Nov 16 2012
In 1997, Dr. Robert Smith, a Scottish surgeon saw a patient with an atypical request. He wanted the surgeon to amputate his perfectly healthy left leg. Why the request? The patient argued his left foot wasn’t part of him. “It felt alien.” Dr. Smith had the patient see a psychiatrist. The patient was diagnosed with Body Integrity Identity Disorder (BIID). Smith performed the operation. At follow-up a couple of years later, the patient reported his life was positively transformed by the operation. Word got out. Smith saw another such patient and performed a similar amputation. And the second patient also reported a positive result.
Then, the story hit the media. The public reacted. Smith was ordered by his hospital to cease and desist.
Some BIID patients will try the back-door route toward amputation. They’ll injure their leg – then visit the surgeon – leaving the surgeon little choice.

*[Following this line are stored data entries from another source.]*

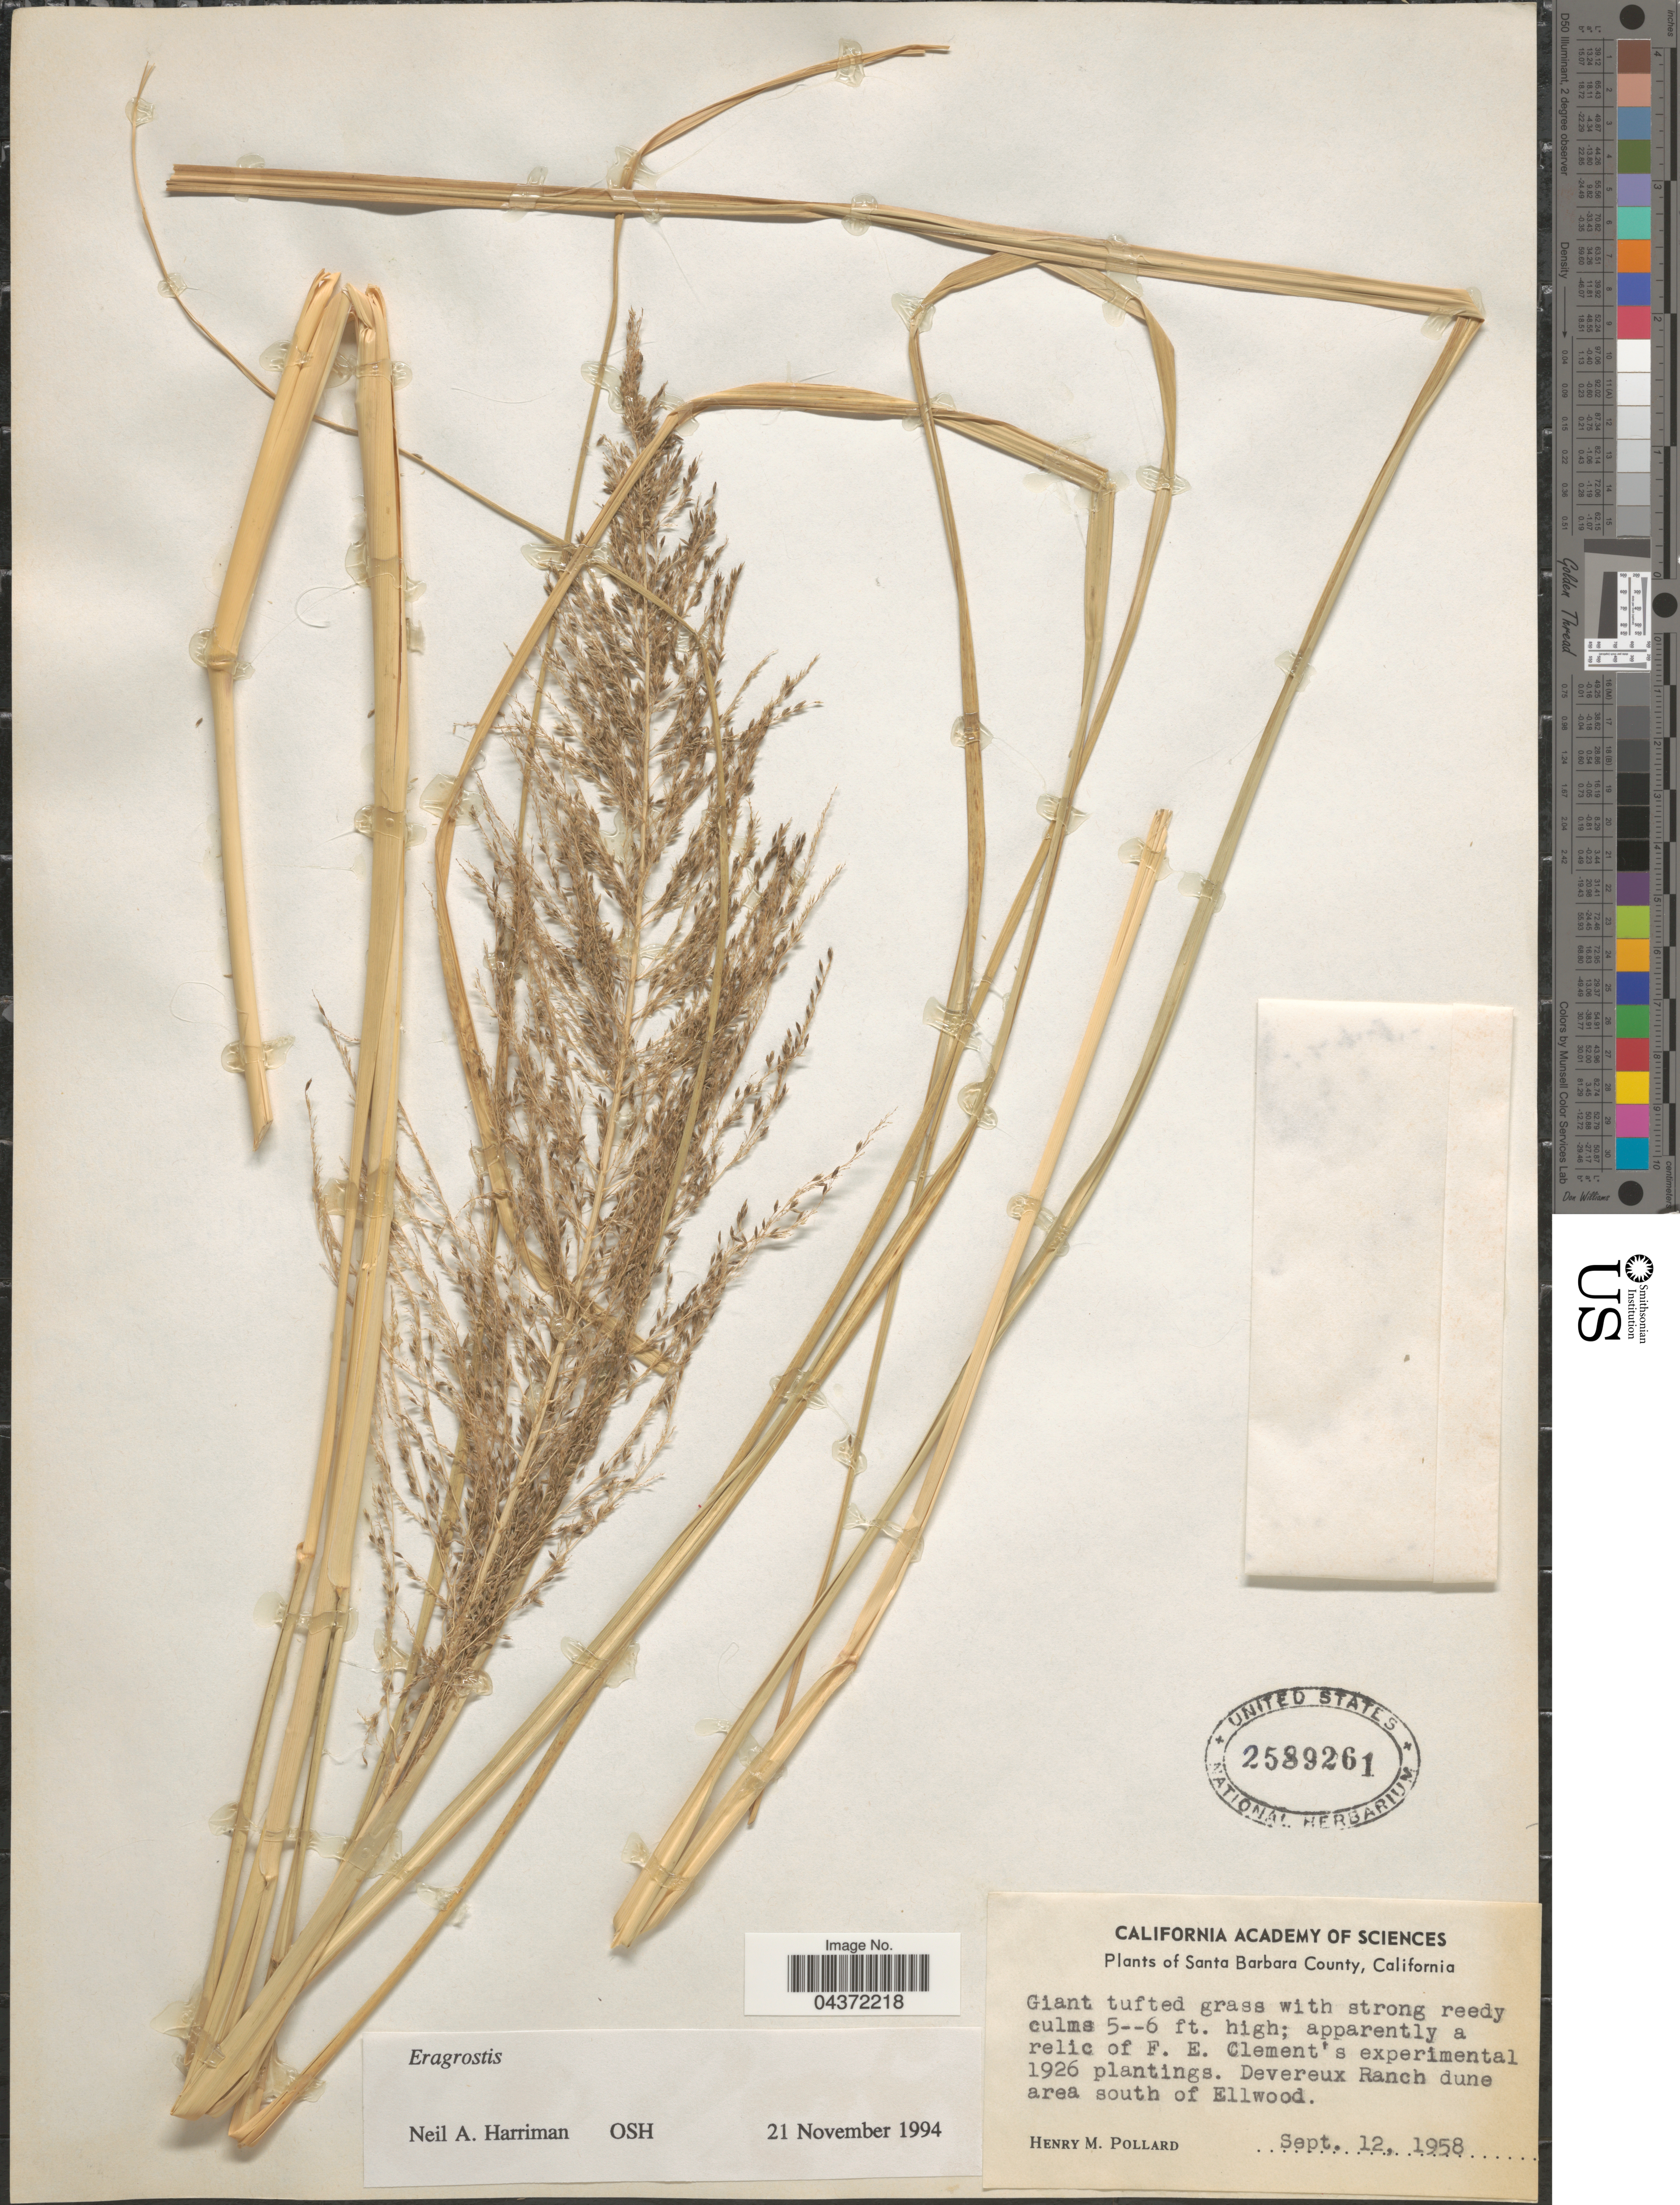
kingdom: Plantae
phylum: Tracheophyta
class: Liliopsida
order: Poales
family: Poaceae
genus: Eragrostis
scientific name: Eragrostis sp.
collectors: H. M. Pollard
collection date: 1958-09-12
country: United States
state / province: California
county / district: Santa Barbara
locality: Santa Barbara County. F.E. Clement's experimental 1926 plantings [unsure placement] Devereux Ranch dune area south of Ellwood.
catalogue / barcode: US 2589261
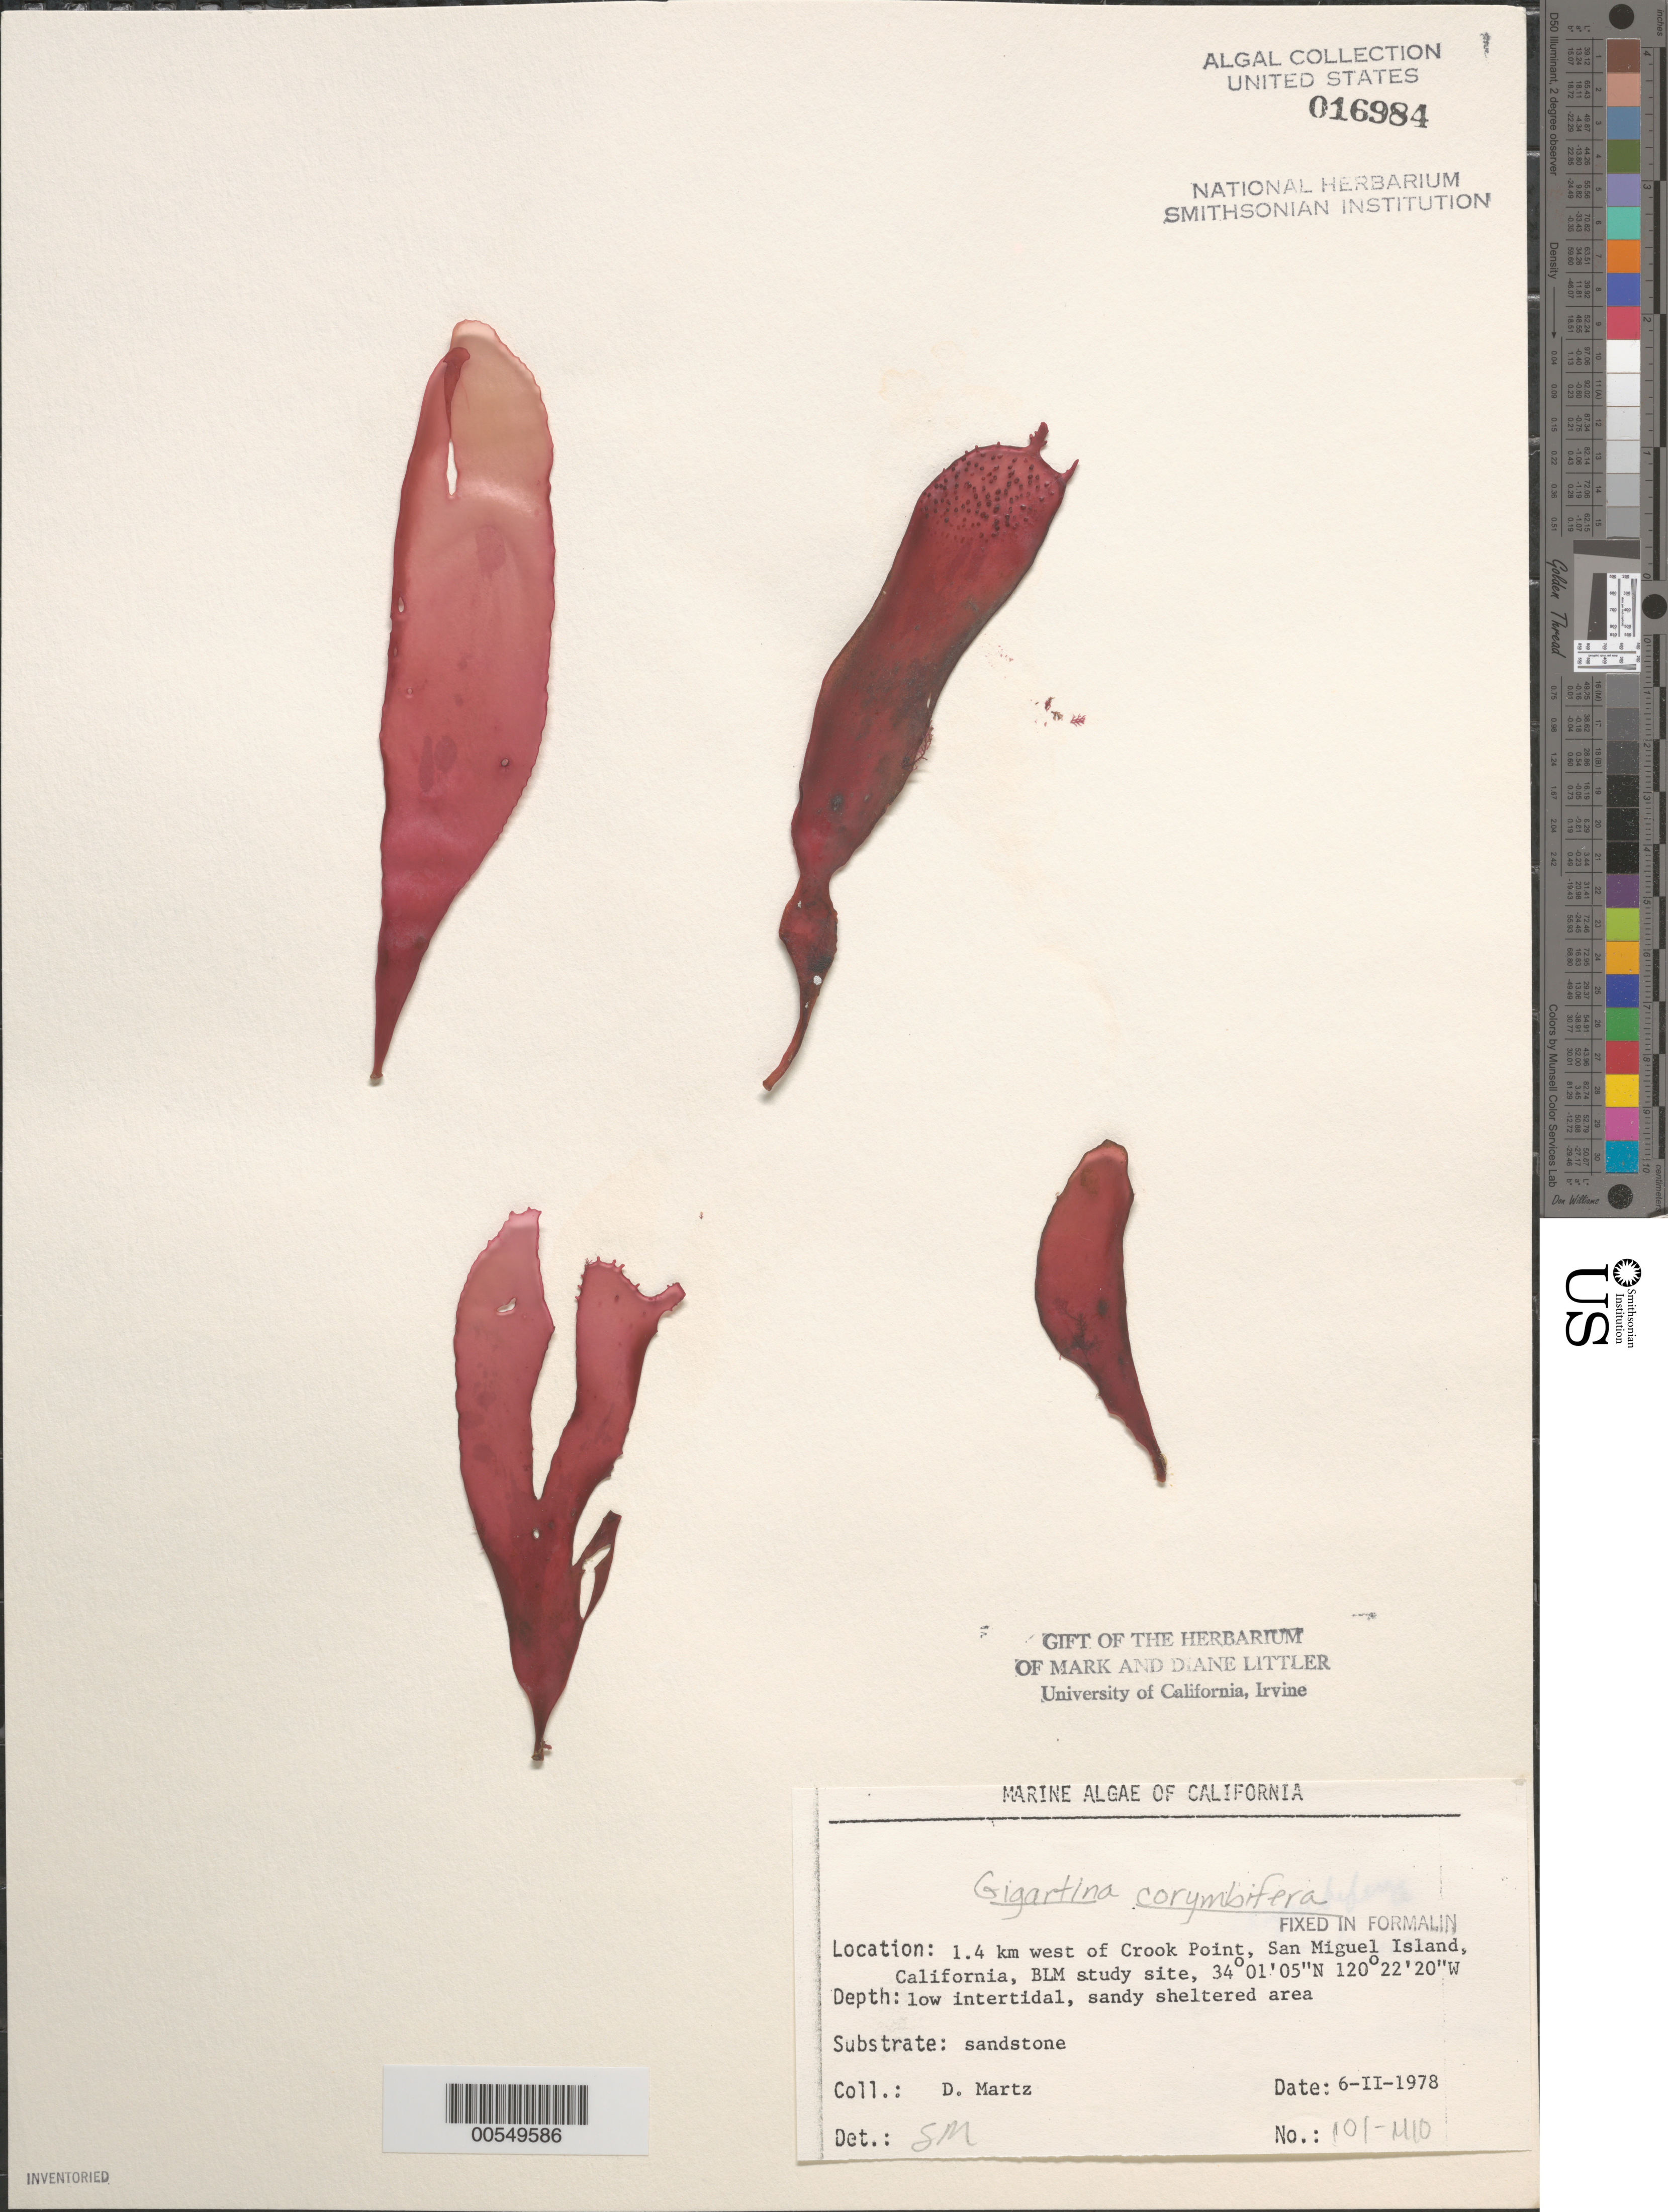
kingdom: Plantae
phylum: Rhodophyta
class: Florideophyceae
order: Gigartinales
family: Gigartinaceae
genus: Chondracanthus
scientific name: Chondracanthus corymbiferus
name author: (Kütz.) Guiry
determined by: Algae name updating Project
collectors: D. Martz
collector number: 101-mio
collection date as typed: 06 Feb 1978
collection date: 1978-02-06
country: United States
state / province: California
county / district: Santa Barbara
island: San Miguel Island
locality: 1.4 km north of Crook Point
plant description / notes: BLM-SOCALBIGHT Rocky Intertidal Survey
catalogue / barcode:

From an article authored by a BIID patient in The Guardian:
First I needed to freeze and kill the leg so that surgeons would amputate it afterwards. I ordered dry ice pellets from a company near Edinburgh (the same stuff that is used in discos for the smoke effect). Nobody asked what it was for. I bought 40kg – it evaporates very quickly, so you have to buy a great deal. I put on layers of pantyhose, because you do not want it sticking to you, spread it in the back of the car and sat with my leg immersed in it for one hour. The pain was indescribable: it hurt so much I passed out a few times. I was scared, but more so of failure. I am that kind of person – I never fail.
I had not damaged the leg enough to have it amputated in hospital, so the following September I made a second attempt..
In an article in Journal Applied Philosophy (Vol. 22, No. 1, 2005), the authors tackled the following: (1) What would motivate someone to have an apparently healthy limb amputated?; and (b) under what conditions is it reasonable for doctor to accede to such requests?
The authors noted that patients with BIID are suffering; and the condition does not respond to more conservative measures – including psychotherapy. In addition, functional MR studies have identified imaging signatures suggesting reasons why patients experience a limb as alien.
The authors then continued:
In a world in which many are born without limbs, or lose their limbs to poisons, landmines, and other acts of man and God, it might seem obscene to legitimize the desire for the amputation of healthy limbs. But we have argued that, in the case of at least some [of these patients], the limb in question is not as healthy as it might appear: in an important sense, a limb that is not experienced as one’s own is not in fact one’s own.
Disorders of depersonalization are invisible to the outside world: they are not observable from the third-person perspective in the way that most other disorders are. But the fact that they are inaccessible should not lead us to dismiss the suffering they might cause. Whether amputation is an appropriate response to this suffering is a difficult question, but we believe that in some cases it might be.
The authors supported their arguments with a formal ethical analysis; respect for autonomy, minimize harm; and beneficence. So, for patients with established BIID resistant to other treatment, on balance, it is morally permissible to amputate an “ostensibly” healthy limb. The mismatch between the patient’s subjective experience of their body and what third parties “objectively observe” makes this a challenging conundrum.
What do you think? Any analogous situations in your practices?